### Exercise description
Write out exactly, please, every line from the beginning of the entries to the line holding "left elbow: (589, 334)", and no pictures.

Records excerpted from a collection
_ _ _ _ _
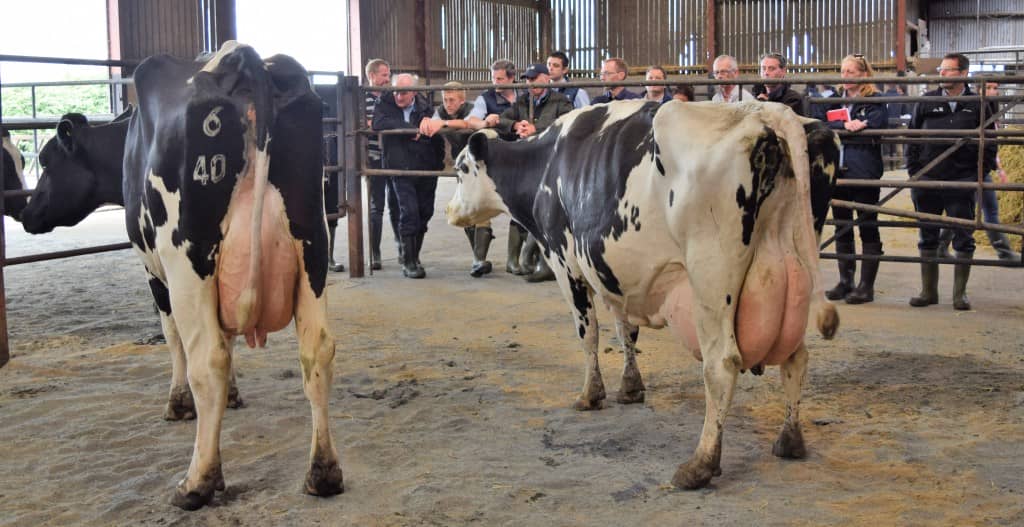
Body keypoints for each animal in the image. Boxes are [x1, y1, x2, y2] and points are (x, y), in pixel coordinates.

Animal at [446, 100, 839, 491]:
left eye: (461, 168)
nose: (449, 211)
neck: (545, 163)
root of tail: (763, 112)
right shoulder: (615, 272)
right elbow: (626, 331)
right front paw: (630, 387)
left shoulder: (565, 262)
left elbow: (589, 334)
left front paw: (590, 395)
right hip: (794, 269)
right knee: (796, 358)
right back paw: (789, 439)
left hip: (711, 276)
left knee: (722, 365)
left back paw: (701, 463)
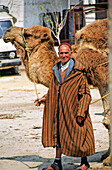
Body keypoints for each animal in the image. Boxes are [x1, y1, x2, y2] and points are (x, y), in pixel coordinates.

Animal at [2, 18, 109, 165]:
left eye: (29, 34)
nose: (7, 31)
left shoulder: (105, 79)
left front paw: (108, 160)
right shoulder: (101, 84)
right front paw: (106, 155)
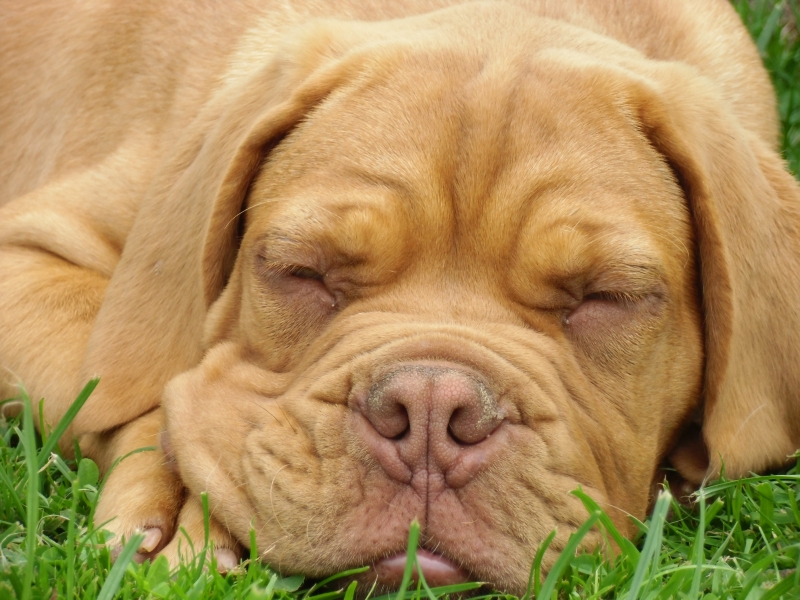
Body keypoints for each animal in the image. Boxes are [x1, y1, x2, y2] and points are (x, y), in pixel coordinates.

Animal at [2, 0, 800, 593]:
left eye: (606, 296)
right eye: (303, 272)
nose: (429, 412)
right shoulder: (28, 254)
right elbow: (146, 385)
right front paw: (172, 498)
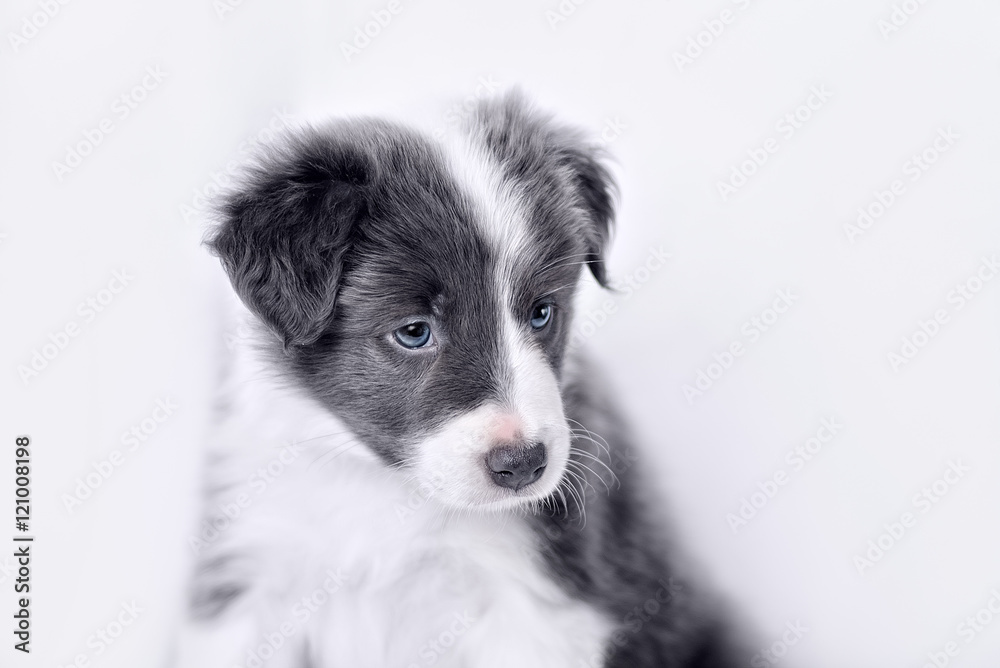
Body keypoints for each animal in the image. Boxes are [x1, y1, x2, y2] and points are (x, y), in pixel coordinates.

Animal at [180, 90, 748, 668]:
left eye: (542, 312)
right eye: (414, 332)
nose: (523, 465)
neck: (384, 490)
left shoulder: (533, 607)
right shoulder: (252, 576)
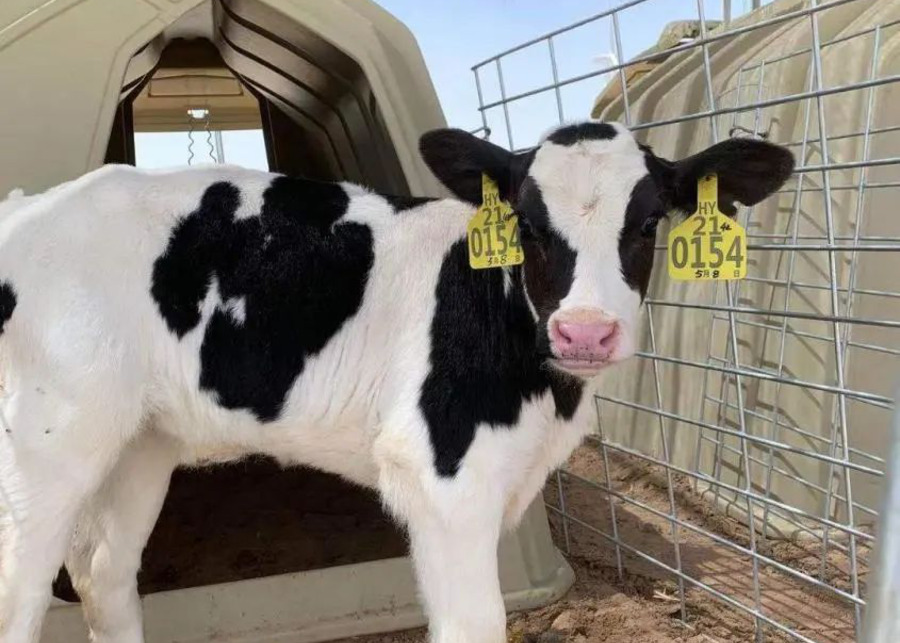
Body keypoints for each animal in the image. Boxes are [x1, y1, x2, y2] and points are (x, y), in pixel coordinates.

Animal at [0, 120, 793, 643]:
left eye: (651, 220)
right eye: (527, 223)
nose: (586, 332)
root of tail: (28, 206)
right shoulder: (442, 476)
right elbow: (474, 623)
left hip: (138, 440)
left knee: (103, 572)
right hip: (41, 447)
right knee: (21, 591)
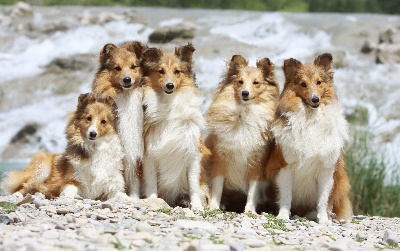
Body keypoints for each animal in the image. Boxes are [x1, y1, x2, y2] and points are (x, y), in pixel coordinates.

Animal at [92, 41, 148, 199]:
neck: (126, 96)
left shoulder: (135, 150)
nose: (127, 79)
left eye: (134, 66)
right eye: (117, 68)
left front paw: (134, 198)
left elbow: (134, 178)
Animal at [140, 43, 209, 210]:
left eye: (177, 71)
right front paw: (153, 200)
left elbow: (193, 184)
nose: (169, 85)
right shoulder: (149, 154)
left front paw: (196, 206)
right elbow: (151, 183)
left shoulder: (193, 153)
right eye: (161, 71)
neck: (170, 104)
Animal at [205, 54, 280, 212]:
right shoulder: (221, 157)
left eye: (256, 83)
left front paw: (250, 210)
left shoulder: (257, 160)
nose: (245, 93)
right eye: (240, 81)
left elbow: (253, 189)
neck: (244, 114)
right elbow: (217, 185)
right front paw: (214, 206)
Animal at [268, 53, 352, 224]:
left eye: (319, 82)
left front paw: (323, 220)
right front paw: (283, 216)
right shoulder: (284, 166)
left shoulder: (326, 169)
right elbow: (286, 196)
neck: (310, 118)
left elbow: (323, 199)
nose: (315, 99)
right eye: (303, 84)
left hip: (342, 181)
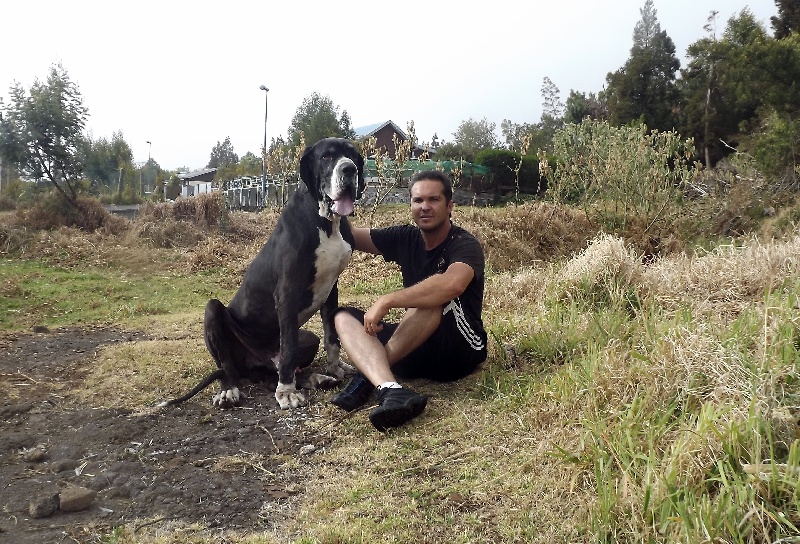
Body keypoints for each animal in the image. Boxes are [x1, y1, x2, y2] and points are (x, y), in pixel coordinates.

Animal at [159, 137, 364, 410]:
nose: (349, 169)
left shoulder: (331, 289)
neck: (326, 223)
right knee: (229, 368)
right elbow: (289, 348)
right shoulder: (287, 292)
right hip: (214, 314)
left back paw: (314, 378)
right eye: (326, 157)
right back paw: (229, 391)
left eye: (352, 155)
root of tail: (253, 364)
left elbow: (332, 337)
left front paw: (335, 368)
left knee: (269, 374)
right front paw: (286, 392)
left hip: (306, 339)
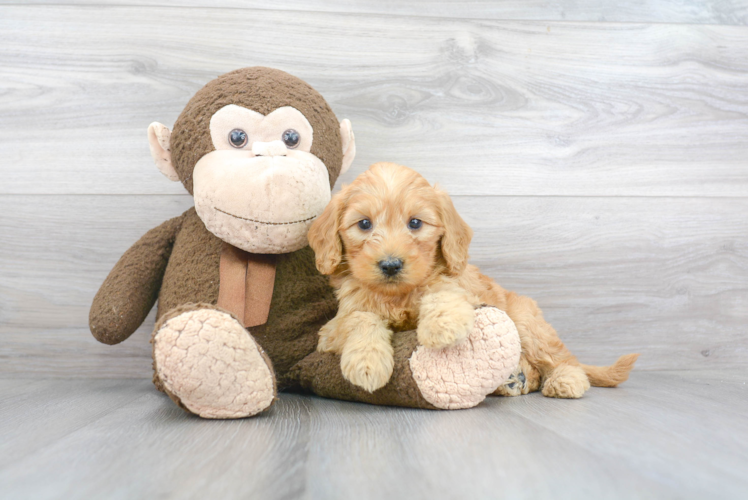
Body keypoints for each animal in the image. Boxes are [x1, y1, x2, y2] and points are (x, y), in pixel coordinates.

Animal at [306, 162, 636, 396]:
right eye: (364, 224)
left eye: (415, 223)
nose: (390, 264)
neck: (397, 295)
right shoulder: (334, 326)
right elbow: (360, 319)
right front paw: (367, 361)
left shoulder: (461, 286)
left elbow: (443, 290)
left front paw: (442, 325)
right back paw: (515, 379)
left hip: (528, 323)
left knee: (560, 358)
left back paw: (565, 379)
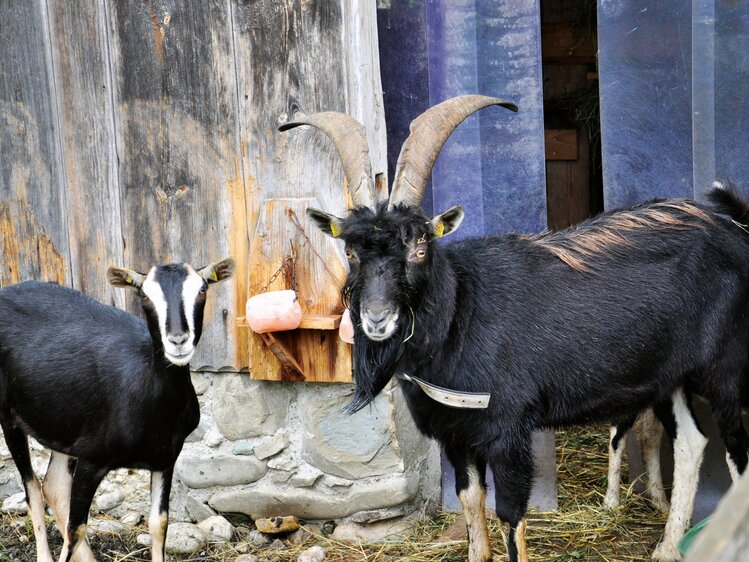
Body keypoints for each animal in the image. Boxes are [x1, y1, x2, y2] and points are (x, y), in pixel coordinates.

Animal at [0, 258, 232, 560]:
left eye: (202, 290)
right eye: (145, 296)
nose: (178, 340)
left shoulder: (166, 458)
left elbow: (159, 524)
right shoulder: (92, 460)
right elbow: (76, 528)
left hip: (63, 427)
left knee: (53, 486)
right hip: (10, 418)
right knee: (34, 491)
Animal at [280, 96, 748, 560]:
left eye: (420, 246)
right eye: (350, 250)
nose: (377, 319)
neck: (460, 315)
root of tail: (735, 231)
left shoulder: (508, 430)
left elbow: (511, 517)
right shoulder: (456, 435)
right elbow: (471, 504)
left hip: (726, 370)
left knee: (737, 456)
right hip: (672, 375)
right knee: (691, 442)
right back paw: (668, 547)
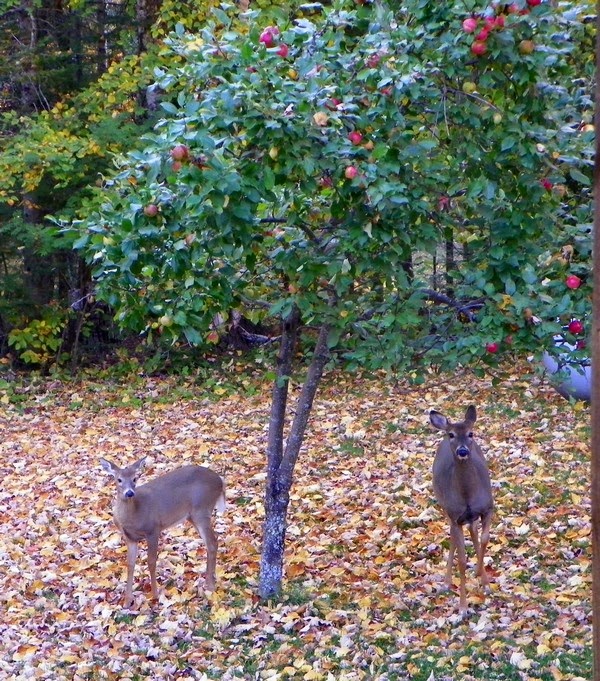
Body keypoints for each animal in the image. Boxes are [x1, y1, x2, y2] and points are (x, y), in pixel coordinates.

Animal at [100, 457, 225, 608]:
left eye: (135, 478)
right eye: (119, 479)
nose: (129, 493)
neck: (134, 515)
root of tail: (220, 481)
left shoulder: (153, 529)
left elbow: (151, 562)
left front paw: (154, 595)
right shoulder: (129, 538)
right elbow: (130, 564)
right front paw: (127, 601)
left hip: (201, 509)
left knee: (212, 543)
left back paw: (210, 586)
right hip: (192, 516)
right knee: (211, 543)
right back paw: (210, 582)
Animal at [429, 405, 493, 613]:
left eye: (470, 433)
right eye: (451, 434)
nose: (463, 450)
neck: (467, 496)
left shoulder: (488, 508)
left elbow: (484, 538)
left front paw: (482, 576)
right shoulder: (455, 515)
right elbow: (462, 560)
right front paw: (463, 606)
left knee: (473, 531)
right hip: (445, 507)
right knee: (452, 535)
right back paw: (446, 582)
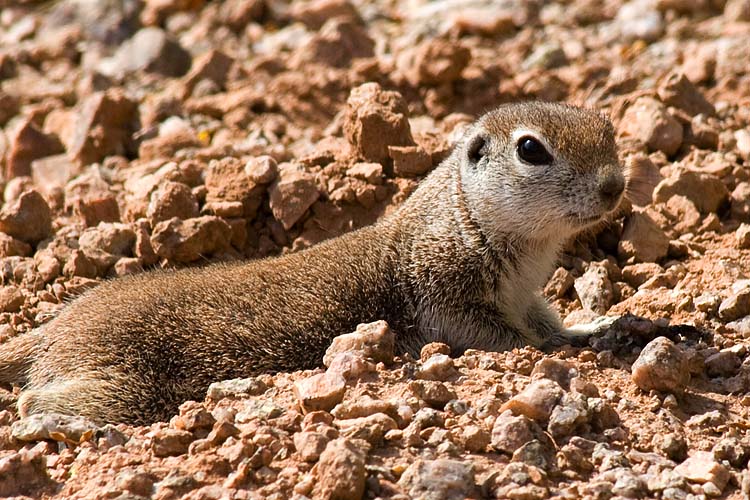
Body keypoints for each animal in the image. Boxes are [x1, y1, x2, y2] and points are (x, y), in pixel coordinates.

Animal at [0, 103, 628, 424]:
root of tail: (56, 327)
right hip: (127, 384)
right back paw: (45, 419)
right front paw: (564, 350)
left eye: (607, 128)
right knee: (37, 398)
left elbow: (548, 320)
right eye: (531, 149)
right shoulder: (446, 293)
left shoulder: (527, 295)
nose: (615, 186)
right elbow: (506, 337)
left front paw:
_ _ _ _ _
### Answer to the exercise
Body keypoints for each animal in the image. Boxes are [x1, y1, x2, y2] and points are (x, y), in pixel coordinates.

Animal at [446, 100, 839, 491]:
left eye: (461, 168)
nose: (449, 211)
neck: (545, 163)
root of tail: (763, 112)
right shoulder: (615, 272)
right elbow: (626, 331)
right front paw: (630, 387)
left shoulder: (565, 262)
left elbow: (589, 334)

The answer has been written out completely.